The holiday season is the most hectic and exciting time of the year for both you and your customers.

We want to guarantee you will have the best return on your marketing, sales, and consumer financing options this year. While the busyness of the holiday season never changes, organizing and planning for successful retail sales should always be a priority.

Layaway is an option 30% of shoppers plan to use this season, up from 25% last year. Most shoppers (66%) say they intend to use credit to buy holiday gifts, seeking to earn rewards.1 These numbers are great for your business, and extremely important when approaching your holiday strategy. Here are 3 reasons why investing in consumer financing this holiday season is the best option for you and your business:

Marketing Response Rates

By promoting your financing options, you are guaranteed to see an increased marketing response rate. The holiday season is all about having the best deal. Whether your consumers have been spending the entire year buying the perfect gifts, or rushing to get through their lists at the last second, they are all looking for the best price on their purchase. By promoting consumer financing options along with your product sale pricing, your marketing will have a high return. Your customers are Internet-savvy and will have already compared prices and drilled down to the best deal long before they walk through your door. Will you be able to provide them with the best financing and close the deal?

In-store Sales

Along with online sales, in-store sales are a great example of how consumer financing can benefit your retail operation. During the holiday season, people are ready to shop and they want the best price possible. Consumers are spending more money this year than last, so allowing them to defer payments with various in-store consumer-financing options will only increase in-store sales. Virtual shopping is not the only reason to have a powerful online presence when it comes to consumer financing options. Consumers may prefer to print coupons online and purchase in-store – another way technology influences in-store sales.

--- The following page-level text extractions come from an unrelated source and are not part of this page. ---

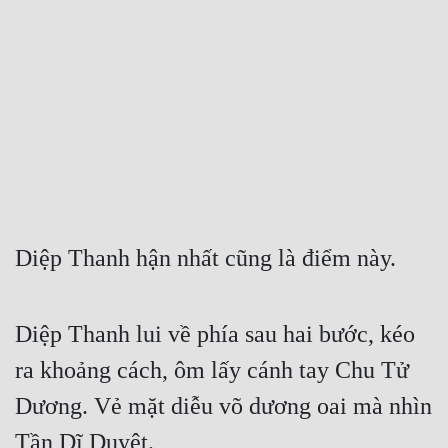
Free
Hậu Cung
Truyện Convert
Truyện Dịch
Truyện Nhập Môn
Truyện ngắn
Diệp Thanh hận nhất cũng là điểm này.
Xa Lộ Dịch
Diệp Thanh lui về phía sau hai bước, kéo 
Cung Đấu
ra khoảng cách, ôm lấy cánh tay Chu Tử 
Cạnh Kỹ
Dương. Vẻ mặt diễu võ dương oai mà nhìn 
Cổ Tiên Hiệp
Tần Dĩ Duyệt.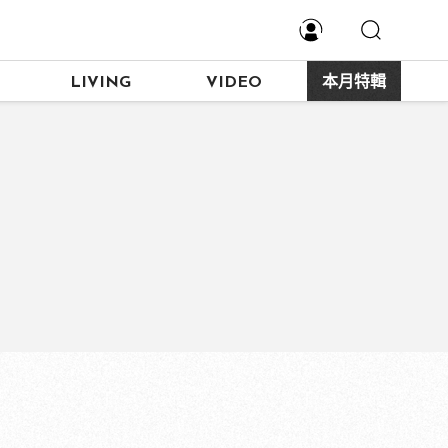
LIVING
VIDEO
本月特輯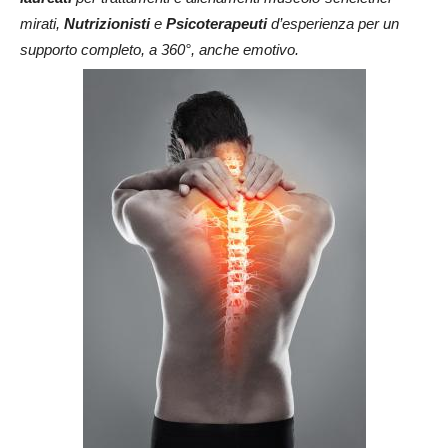
mirati,
Nutrizionisti
e
Psicoterapeuti
d’esperienza per un
supporto completo, a 360°, anche emotivo.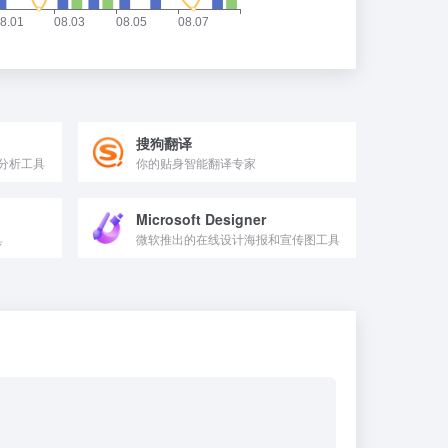
搜狗翻译
分析工具
你的贴身智能翻译专家
Microsoft Designer
具
微软推出的在线设计海报和宣传图工具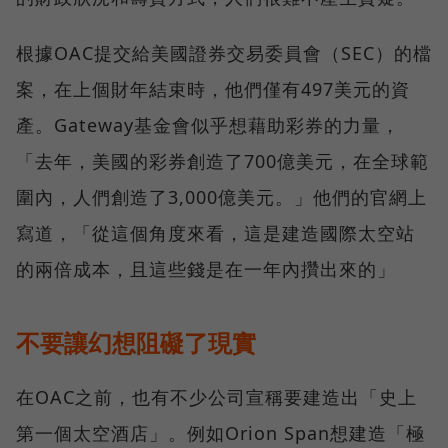
根據OAC提交給美國證券交易委員會（SEC）的檔
案，在上個財年結束時，他們僅有497美元的資
產。Gateway基金會似乎想藉助彩券的力量，
「去年，美國的彩券創造了700億美元，在全球範
圍內，人們創造了3,000億美元。」他們的官網上
寫道，「從這個角度來看，這是建造國際太空站
的兩倍成本，且這些錢是在一年內攢出來的」
不要讓幻想阻礙了現實
在OAC之前，也有不少公司宣稱要建造出「史上
第一個太空酒店」。例如Orion Span想建造「極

Consumer Financing Options Equal Happiness

According to Synchrony’s Financial Holiday Study, online sales represent a growing share of total spending, but stores remain the primary purchase channel for the vast majority of holiday shoppers. More than 60% of gift buyers report holiday shopping is still more fun for them in the stores, and 23% appreciate the unique seasonal spirit offered in-store.1 Whether online or in store, there isn’t anything more disappointing for a consumer than finding the perfect gift, but not being able to make the purchase. Allowing various options for financing the holiday purchases is going to increase your overall consumer happiness. This is of course influential for the holiday season, but also year-round. If you allow financing once, those consumers are more than likely returning for future purchases.

1 2016 Synchrony Financial Holiday Study, conducted Sept. 30 – Oct. 3, 2016, by RTi Research.